▶ **Passage for review**:
______________________________
A conversation takes place within the pages of the Haggadah between the commentary, translation, illustrations, timeline, and ancient text. Yet a good Haggadah, according to Foer, also “inspires good conversations” at the Seder table itself and “encourages radical leaps of empathy.”

 

And conversation takes place within the text of the Haggadah itself. Foer explained that the five sages in B’nai Brak must have been doing something other than just reading from the Haggadah; they were “dissecting, digesting, participating, rather than simply reciting or receiving it.” Within the Haggadah itself, the text points to the need to converse, to discuss, to engage.

 

Despite the fact that conversation leads to freedom, sometimes, as Foer pointed out, “The hand of the Creator becomes overwhelming and forbids access.” We have to break through barriers, creative and religious, in order to achieve freedom and emotional liberty. Writing, and religion, can often feel confining. Passover especially walks a fine line between slavery and freedom, between being confined by an orderly Seder and being liberated by our spiritual experiences.
______________________________
Stored data entries
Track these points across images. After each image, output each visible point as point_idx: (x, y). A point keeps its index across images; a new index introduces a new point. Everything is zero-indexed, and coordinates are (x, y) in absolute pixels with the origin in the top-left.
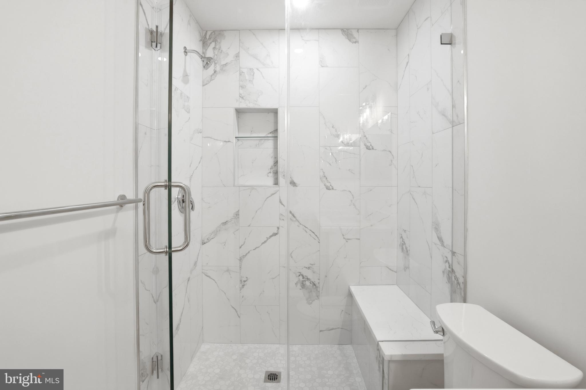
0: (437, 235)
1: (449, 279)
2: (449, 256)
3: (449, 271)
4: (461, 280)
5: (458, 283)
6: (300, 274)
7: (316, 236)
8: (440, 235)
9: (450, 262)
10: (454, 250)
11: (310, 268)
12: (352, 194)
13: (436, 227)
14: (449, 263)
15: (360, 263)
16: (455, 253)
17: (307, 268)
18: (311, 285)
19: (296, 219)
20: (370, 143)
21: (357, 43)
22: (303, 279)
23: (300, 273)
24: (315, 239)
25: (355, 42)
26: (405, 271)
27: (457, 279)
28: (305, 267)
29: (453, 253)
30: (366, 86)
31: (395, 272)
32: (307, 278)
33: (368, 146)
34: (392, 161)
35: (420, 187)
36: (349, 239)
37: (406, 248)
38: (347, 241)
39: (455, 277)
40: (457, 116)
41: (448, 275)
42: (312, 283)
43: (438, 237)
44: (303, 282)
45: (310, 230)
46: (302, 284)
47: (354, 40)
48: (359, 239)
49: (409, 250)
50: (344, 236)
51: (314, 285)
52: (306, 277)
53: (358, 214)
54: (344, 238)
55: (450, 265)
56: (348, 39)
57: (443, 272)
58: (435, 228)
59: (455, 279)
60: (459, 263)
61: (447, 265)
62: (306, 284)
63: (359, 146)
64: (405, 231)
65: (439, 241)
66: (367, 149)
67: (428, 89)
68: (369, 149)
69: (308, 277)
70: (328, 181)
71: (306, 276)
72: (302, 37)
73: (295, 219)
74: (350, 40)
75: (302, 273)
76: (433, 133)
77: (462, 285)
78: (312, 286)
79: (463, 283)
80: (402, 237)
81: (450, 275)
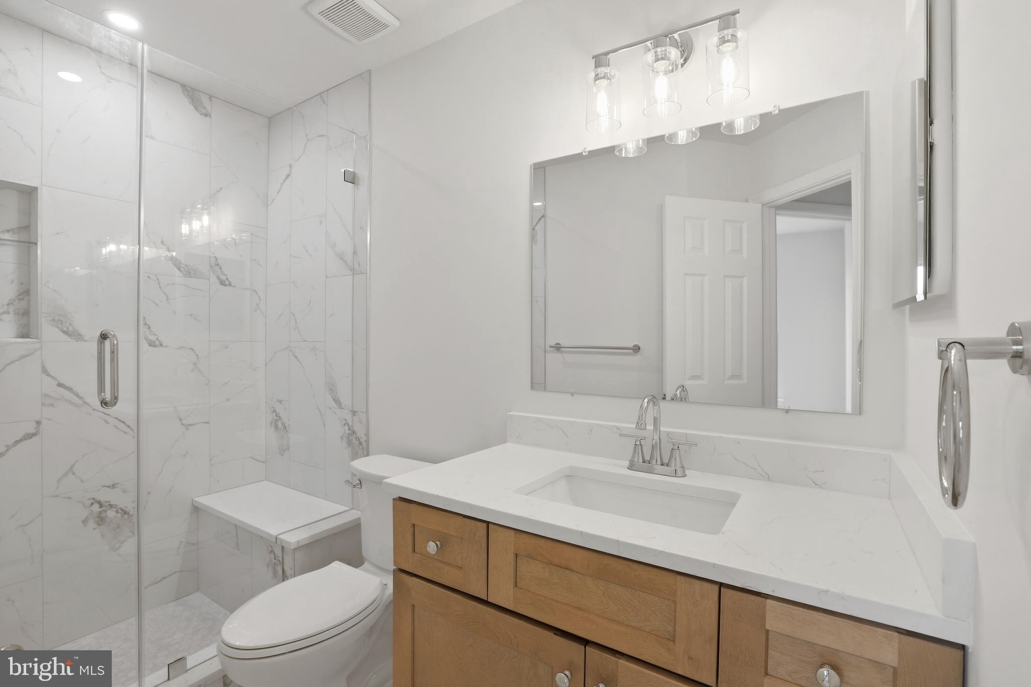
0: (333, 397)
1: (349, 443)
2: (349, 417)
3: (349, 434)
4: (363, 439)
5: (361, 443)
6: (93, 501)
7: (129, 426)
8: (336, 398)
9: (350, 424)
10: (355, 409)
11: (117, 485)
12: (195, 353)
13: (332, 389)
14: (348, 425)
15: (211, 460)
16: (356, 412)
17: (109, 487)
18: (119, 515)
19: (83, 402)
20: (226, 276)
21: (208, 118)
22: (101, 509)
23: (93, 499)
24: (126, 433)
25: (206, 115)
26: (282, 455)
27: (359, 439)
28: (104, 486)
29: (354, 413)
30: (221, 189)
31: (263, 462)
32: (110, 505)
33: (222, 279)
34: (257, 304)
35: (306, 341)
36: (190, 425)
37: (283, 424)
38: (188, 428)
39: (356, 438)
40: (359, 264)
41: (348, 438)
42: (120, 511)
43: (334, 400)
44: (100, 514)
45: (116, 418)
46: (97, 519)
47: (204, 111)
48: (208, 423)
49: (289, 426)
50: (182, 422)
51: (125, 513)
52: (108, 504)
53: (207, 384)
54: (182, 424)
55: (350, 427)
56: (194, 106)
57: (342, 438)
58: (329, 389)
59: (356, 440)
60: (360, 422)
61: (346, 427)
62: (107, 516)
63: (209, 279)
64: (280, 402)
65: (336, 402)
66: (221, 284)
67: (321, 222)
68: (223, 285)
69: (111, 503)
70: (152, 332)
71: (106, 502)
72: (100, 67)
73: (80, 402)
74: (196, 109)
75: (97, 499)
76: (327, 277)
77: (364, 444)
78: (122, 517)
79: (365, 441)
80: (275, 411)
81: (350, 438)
______________________________
▶ **Work request 1**: According to the first sentence of the Haggadah passage, between which parts within the pages of the Haggadah does a conversation take place? List every one.
▶ **Work request 2**: Return the Haggadah passage word for word, starting with "And conversation takes" and going on through "our spiritual experiences.".

▶ **Task response 1**:
- Commentary
- Translation
- Illustrations
- Timeline
- Ancient text

▶ **Task response 2**:
And conversation takes place within the text of the Haggadah itself. Foer explained that the five sages in B’nai Brak must have been doing something other than just reading from the Haggadah; they were “dissecting, digesting, participating, rather than simply reciting or receiving it.” Within the Haggadah itself, the text points to the need to converse, to discuss, to engage.

 

Despite the fact that conversation leads to freedom, sometimes, as Foer pointed out, “The hand of the Creator becomes overwhelming and forbids access.” We have to break through barriers, creative and religious, in order to achieve freedom and emotional liberty. Writing, and religion, can often feel confining. Passover especially walks a fine line between slavery and freedom, between being confined by an orderly Seder and being liberated by our spiritual experiences.